The need for the judge to steer clear of advocacy is more acute still in criminal cases. It is imperative that a party to litigation, above all a convicted defendant, will leave court feeling that he has had a fair trial, or at least that a reasonable observer having attended the proceedings would so regard it.
None of this, of course, is to say that judges presiding over criminal trials by jury cannot attempt to assist the jury to arrive at the truth. On the contrary, they should. That is part of their task. Judges exist to see that justice is done and justice requires that the guilty be convicted as well as that the innocent go free. But for the most part they must do so, not by questioning of the witnesses but rather by way of a carefully crafted summing up. As to that, Simon Brown LJ, giving the judgment of the Court of Appeal in R v Nelson (Garfield Alexander) [1997] Crim. LR 234 (transcript dated 25 July 1996) put it thus:
“Every defendant, we repeat, has the right to have his defence, whatever it may be, faithfully and accurately placed before the jury. But that is not to say that he is entitled to have it rehearsed blandly and uncritically in the summing up. No defendant has the right to demand that the judge shall conceal from the jury such difficulties and deficiencies as are apparent in his case. Of course, the judge must remain impartial. But if common sense and reason demonstrate that a given defence is riddled with implausibilities, inconsistencies and illogicalities … there is no reason for the judge to withhold from the jury the benefit of his own powers of logic and analysis. Why should pointing out those matters be thought to smack of partiality? To play a case straight down the middle requires only that a judge gives full and fair weight to the evidence and arguments of each side. The judge is not required to top up the case for one side so as to correct any substantial imbalance. He has no duty to cloud the merits either by obscuring the strengths of one side or the weaknesses of the other. Impartiality means no more and no less than that the judge shall fairly state and analyse the case for both sides. Justice moreover requires that he assists the jury to reach a logical and reasoned conclusion on the evidence. … Judges who go to the trouble of analysing the competing cases and who give the jury the benefit of that reasoned analysis … are to be congratulated and commended, not criticised and condemned.”

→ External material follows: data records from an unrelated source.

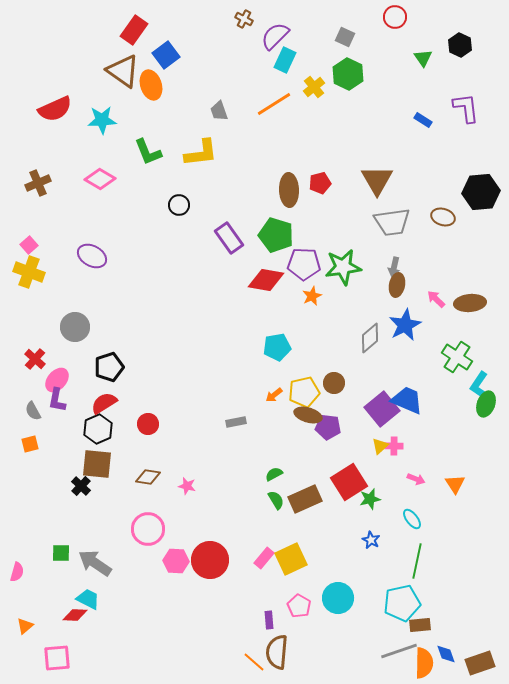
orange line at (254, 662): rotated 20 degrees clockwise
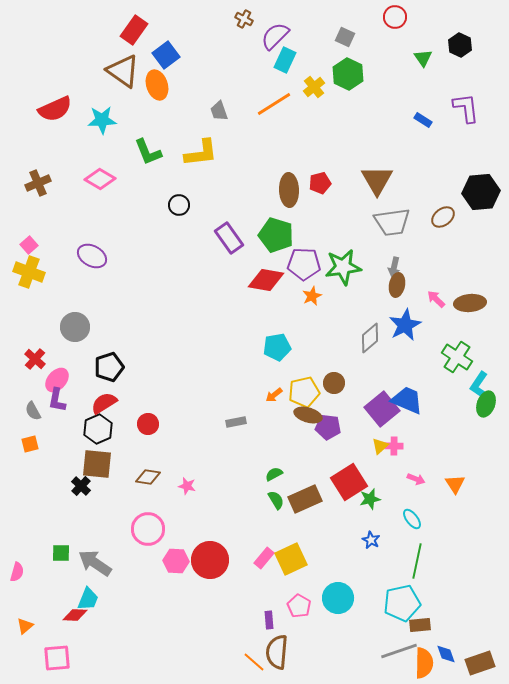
orange ellipse at (151, 85): moved 6 px right
brown ellipse at (443, 217): rotated 55 degrees counterclockwise
cyan trapezoid at (88, 599): rotated 85 degrees clockwise
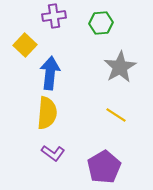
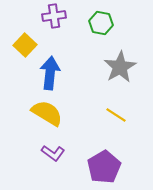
green hexagon: rotated 15 degrees clockwise
yellow semicircle: rotated 64 degrees counterclockwise
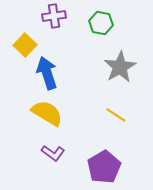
blue arrow: moved 3 px left; rotated 24 degrees counterclockwise
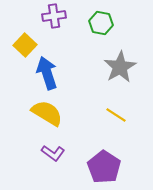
purple pentagon: rotated 8 degrees counterclockwise
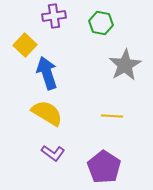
gray star: moved 5 px right, 2 px up
yellow line: moved 4 px left, 1 px down; rotated 30 degrees counterclockwise
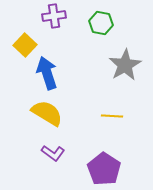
purple pentagon: moved 2 px down
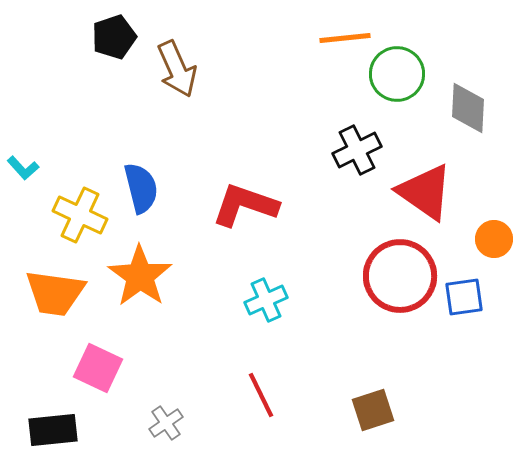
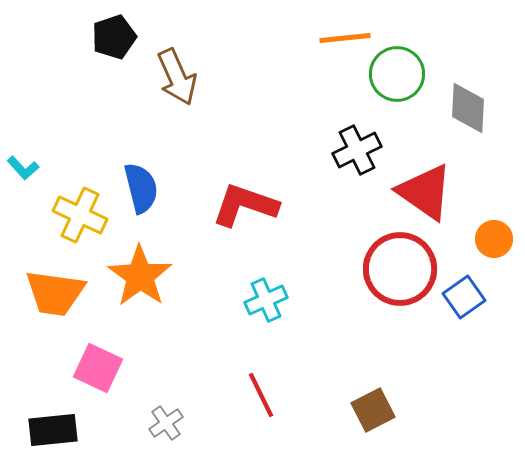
brown arrow: moved 8 px down
red circle: moved 7 px up
blue square: rotated 27 degrees counterclockwise
brown square: rotated 9 degrees counterclockwise
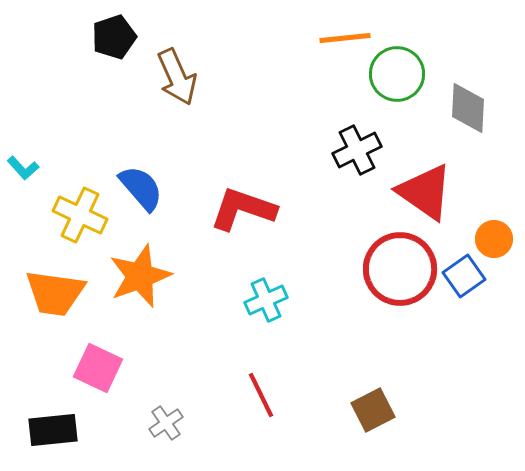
blue semicircle: rotated 27 degrees counterclockwise
red L-shape: moved 2 px left, 4 px down
orange star: rotated 16 degrees clockwise
blue square: moved 21 px up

In all of this, of course, it goes without saying that the judge in his summing up must make it abundantly plain that the all important conclusion on the facts is for the jury alone.
Naturally, in Jersey, where the facts are decided by the Jurats (the Commissioner retiring with the Jurats but not joining in the fact-finding unless the Jurats disagree), the facts are not summed up so that the Nelson approach is not available to the Commissioner. But that cannot begin to justify the Commissioner seeking to give the Jurats the benefit of his analytical powers by way of his own extensive examination of the witnesses, or indicating his thinking by the nature of his questions and comments. Indeed, it does not entitle him to conduct the hearing in any way different from that ordinarily required of a judge at trial. Of course he can clear up ambiguities. Of course he can clarify the answers being given. But he should be seeking to promote the orderly elicitation of the evidence, not needlessly interrupting its flow. He must not cross-examine witnesses, especially not during evidence-in-chief. He must not appear hostile to witnesses, least of all the defendant. He must not belittle or denigrate the defence case. He must not be sarcastic or snide. He must not comment on the evidence while it is being given. And above all he must not make obvious to all his own profound disbelief in the defence being advanced.
Regretfully the Commissioner’s interventions during this trial breached each one of those canons. One can understand his incredulity during parts of the defendant’s evidence. But quite why he thought it necessary to manifest it is altogether more difficult to follow. Not only was it improper, but he could scarcely have thought the Jurats unable to perceive for themselves many of the defence’s “implausibilities, inconsistencies and illogicalities”.
Tempting though it is to include within this opinion a number of further citations from the transcript, the Board will not succumb. As already stated, no one has sought to justify the bulk of these interventions and in the end it is their sheer volume which compels the conclusion that this conviction cannot stand.
The Board must now turn, although altogether more briefly, to the one other ground of appeal which it remains necessary to address given that the Court of Appeal will now need to decide whether or not to order a fresh trial. The Board has already (para 7) set out article 32(1) of the 1999 Law and (para 8) summarised the essential basis of count one. What Mr Knox QC now seeks to argue before the Board—a point which he accepts was not taken below either at trial or before the Court of Appeal— is that the offence in fact proved against the appellant on count one is one not known to the law. The Board understands the argument to be essentially this: that in the guise of an allegation that the appellant and Mrs Gallichan and others at Michel & Co were concerned in an arrangement contrary to section 32(1), the prosecution was in reality using count one as a common law conspiracy charge. Section 32(1), runs the argument, requires proof of “an arrangement whereby … the retention or control … is facilitated”, not “will be facilitated” (emphasis added). In short, the arrangements proscribed by section 32(1) necessarily involve existing money laundering activity, not merely prospective future such activities. Here, submits Mr Knox, the prosecution case was put simply on the basis of a standing arrangement whereby, if clients chose to avail themselves of Michel & Co’s services, the proceeds of their crimes would be returned to them in cash. This was like charging a conspiracy between the appellant and others at Michel & Co (as, indeed, had originally been charged) but without the consequences of such a charge: the right to trial by jury (as opposed to Jurats), and the right to be acquitted unless at least two people were proved to be party to the agreement with the requisite mens rea.
The Board is satisfied that there is nothing in this argument. There could be no doubt that the system of returning the proceeds of crime to clients in cash was being alleged to be not merely available but also operating and, assuming the Jurats accepted the facts alleged, there was ample evidence of the appellant being at the very least “concerned in an arrangement” whereby money laundering was being regularly facilitated on a continuing basis. There were, indeed, countless acts of facilitation both within the arrangement and within the two-year indictment period.
In the result the Board will humbly advise Her Majesty that this appeal should be allowed and the conviction quashed on the first ground only, that the respondent should pay the appellant his costs of this appeal and of the appeal below, and that the case should be remitted to the Court of Appeal of Jersey for that Court to decide whether or not to order a fresh trial.